Review | ‘The Capulet Black & White Ball’
Westmont’s Welcome Immersive Reinterpretation of Shakespeare’s ‘Romeo and Juliet’ at the Santa Barbara CAW
John Blondell’s latest classic-text adaptation (Romeo and Juliet) brings audience members an immersive theatrical experience at the Community Arts Workshop (CAW) with gritty tableaus that loosely tell the tale of Shakespeare’s tragic romance. In this production by the Westmont theater department, audience members play the part of faceless guests at the Capulet’s black and white ball — the fateful jubilee where Romeo and Juliet meet and commence their doomed affair. (Applause to the audience, who understood the assignment and dressed smartly in black and white!) Here’s hoping that the success of The Capulet Black & White Ball will inspire more artists to experiment with immersive performances in this very cool downtown space.
Blondell’s collage of elements creates an intriguing noir atmosphere, an urban concrete-and-warehouse aesthetic in a non-specific modern age in which wealthy families and their associated street gangs feud unshackled in the streets. Standout moments include the implied brawl between Mercutio, Tybalt, and Romeo, complete with the slow dragging of lead pipes to the fray and dramatic final breaths in the harsh headlights of a parked car. Local jazz band Helios provides the musical backdrop to the unfolding calamity, further coloring the intensity, revelry, and disdain ever-present throughout the story.

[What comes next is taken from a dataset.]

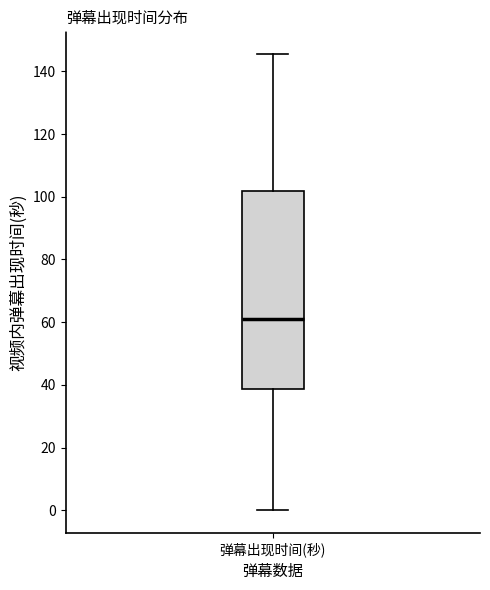

Transcribe this box plot: give where the median line is, the range the box spans, and where the two whiskers end, as read against the y-axis. The values are not printed on the chart, so give them approximately, as read against the axis.

median 60, box 38 to 102, whiskers 0 to 146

The performance features scenes in a variety of locations throughout CAW, and audience members follow the action on foot. Romeo and Juliet in its purest form is lovely, but it’s been seen and experienced to death. Audiences know the show well enough to follow the plot of the teenagers’ lives unraveling, even with much of the text replaced by conceptual action. The Capulet Black & White Ball feels edgy without losing Shakespeare’s original poetry, a bygone language that roots the audience in the reality that weathering the passions between warring neighbors is a timeless requirement of the human experience.